A review of the research casts doubt on this diagnostic tool. Here’s the bottom line – News and notes: latest research, interviews, product reviews, tips, & trends.

A recent report in the medical journal Lancet has rekindled the controversy over whether mammograms save lives. In it, Danish researchers say that no clear evidence supports the use of this screening. They acknowledge that five of the seven studies they examined show that mammograms can cut a woman’s chances of dying from breast cancer by up to 30 percent. But those studies are flawed, say the Danes, and telling women that mammography saves lives is misleading.

In response to the Danish report, researchers at Cornell University in Ithaca, N.Y., examined those same studies and concluded that evidence does support the use of mammography. An independent National Cancer Institute (NCI) advisory panel that at first sided with the Danes has since concurred with the Cornell report.

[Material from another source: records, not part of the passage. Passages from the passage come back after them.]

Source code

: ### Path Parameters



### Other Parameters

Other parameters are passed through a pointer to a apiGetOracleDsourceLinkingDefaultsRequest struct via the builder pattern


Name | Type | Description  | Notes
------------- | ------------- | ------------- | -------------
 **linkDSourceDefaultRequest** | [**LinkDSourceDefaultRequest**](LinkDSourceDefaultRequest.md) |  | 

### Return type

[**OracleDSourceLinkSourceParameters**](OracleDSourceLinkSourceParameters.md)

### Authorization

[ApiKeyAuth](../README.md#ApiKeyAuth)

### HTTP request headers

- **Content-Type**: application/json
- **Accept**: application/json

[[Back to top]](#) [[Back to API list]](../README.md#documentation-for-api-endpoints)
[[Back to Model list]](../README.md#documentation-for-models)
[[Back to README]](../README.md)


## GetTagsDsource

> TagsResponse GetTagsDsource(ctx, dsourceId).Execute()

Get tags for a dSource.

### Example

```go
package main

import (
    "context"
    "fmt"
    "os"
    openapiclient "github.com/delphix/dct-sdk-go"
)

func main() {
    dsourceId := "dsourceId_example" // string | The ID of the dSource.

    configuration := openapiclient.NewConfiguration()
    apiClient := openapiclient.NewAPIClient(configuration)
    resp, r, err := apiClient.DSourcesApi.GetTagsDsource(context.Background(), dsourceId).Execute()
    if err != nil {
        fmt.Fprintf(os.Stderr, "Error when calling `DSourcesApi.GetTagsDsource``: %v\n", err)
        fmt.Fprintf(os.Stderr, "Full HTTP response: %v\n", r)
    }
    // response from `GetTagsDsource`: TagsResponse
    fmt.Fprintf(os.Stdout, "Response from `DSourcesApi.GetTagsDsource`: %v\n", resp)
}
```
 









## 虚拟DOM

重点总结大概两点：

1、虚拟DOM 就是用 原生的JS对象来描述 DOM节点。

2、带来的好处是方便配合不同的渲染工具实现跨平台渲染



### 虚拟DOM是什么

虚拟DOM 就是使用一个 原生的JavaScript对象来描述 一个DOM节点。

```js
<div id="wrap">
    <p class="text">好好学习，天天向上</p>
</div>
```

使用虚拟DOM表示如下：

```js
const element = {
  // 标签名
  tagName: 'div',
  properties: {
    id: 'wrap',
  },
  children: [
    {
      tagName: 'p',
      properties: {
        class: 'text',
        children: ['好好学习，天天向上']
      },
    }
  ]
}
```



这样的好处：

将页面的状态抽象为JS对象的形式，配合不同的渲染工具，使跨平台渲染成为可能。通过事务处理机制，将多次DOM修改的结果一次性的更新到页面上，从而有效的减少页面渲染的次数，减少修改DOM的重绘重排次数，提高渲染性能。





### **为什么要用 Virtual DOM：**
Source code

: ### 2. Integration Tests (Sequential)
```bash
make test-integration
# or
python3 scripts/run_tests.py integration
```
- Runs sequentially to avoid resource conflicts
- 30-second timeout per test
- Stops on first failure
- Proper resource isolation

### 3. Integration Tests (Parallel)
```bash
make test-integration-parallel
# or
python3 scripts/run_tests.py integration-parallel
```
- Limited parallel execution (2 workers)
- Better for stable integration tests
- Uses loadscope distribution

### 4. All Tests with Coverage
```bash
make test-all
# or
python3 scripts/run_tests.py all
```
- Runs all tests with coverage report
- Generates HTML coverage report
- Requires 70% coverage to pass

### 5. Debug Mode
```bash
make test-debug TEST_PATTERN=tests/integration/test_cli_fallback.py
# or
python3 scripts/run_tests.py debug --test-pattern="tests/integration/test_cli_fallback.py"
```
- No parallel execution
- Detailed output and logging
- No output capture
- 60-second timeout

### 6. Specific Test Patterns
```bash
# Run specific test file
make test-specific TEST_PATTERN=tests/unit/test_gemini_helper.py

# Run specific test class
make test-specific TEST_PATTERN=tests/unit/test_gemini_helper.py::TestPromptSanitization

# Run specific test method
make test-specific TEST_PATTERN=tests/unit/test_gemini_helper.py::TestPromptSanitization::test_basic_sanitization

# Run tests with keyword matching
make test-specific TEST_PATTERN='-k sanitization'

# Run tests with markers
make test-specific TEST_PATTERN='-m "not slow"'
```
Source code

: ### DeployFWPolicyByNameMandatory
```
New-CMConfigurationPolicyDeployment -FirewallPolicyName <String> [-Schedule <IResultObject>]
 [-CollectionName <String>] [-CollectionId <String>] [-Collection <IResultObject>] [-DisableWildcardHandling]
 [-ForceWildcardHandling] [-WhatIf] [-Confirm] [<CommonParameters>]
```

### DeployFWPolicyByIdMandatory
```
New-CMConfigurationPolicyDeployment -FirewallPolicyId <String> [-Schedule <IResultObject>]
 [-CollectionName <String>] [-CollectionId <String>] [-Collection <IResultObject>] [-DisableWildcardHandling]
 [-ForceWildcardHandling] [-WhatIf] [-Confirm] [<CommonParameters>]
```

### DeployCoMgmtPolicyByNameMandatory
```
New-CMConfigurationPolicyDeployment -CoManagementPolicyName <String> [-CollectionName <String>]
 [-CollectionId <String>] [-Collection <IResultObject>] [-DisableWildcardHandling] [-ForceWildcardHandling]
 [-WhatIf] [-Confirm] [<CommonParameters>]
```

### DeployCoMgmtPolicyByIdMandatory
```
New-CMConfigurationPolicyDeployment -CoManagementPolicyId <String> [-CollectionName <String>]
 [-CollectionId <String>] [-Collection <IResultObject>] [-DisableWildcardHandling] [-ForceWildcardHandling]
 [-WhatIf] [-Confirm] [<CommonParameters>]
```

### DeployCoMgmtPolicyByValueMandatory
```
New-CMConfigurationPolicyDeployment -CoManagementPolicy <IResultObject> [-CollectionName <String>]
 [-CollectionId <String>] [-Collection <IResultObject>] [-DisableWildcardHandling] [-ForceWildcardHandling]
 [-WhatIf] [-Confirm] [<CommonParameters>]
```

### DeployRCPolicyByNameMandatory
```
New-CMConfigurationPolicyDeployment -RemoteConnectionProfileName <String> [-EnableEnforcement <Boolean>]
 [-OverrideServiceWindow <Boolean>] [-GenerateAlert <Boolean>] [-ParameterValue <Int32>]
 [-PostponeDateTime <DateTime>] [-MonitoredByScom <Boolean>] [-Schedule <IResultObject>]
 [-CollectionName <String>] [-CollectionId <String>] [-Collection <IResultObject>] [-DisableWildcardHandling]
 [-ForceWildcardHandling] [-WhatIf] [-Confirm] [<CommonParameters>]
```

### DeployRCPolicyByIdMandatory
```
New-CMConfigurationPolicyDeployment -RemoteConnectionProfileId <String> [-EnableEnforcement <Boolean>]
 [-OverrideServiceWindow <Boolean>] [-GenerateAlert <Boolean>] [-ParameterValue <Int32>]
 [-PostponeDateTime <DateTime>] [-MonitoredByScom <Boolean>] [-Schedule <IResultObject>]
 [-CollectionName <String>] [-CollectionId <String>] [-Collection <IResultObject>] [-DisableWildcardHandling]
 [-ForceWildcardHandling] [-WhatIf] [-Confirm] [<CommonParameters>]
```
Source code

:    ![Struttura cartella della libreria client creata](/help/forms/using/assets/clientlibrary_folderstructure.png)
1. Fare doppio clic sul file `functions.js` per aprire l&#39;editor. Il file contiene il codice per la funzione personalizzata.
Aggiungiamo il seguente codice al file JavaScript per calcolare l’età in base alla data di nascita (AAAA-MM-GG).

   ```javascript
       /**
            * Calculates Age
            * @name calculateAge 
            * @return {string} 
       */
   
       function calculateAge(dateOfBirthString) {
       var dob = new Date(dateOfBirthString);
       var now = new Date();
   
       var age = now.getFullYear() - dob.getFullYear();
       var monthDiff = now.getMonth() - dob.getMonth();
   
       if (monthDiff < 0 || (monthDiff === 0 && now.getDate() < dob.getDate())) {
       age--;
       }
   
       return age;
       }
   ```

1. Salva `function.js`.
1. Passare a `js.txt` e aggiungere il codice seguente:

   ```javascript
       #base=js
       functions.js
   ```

So what should women do? Most doctors as well as the NCI and the American Cancer Society still recommend mammograms. That’s because it’s one of the few tools doctors and patients have in the fight against breast cancer, along with self-examination and regular exams. At what age those screenings should begin depends on your breast cancer risk and your doctor’s philosophy (some doctors say at 40; some say at 50).

“The important message is that mammography is just a tool, and not a great tool at that,” says breast cancer researcher Susan Love, M.D., author of Dr. Susan Love’s Breast Book (Perseus Book Group, 2000), who advises her patients to get screened. “It’s the best tool we’ve got, but we need to get a better [one].”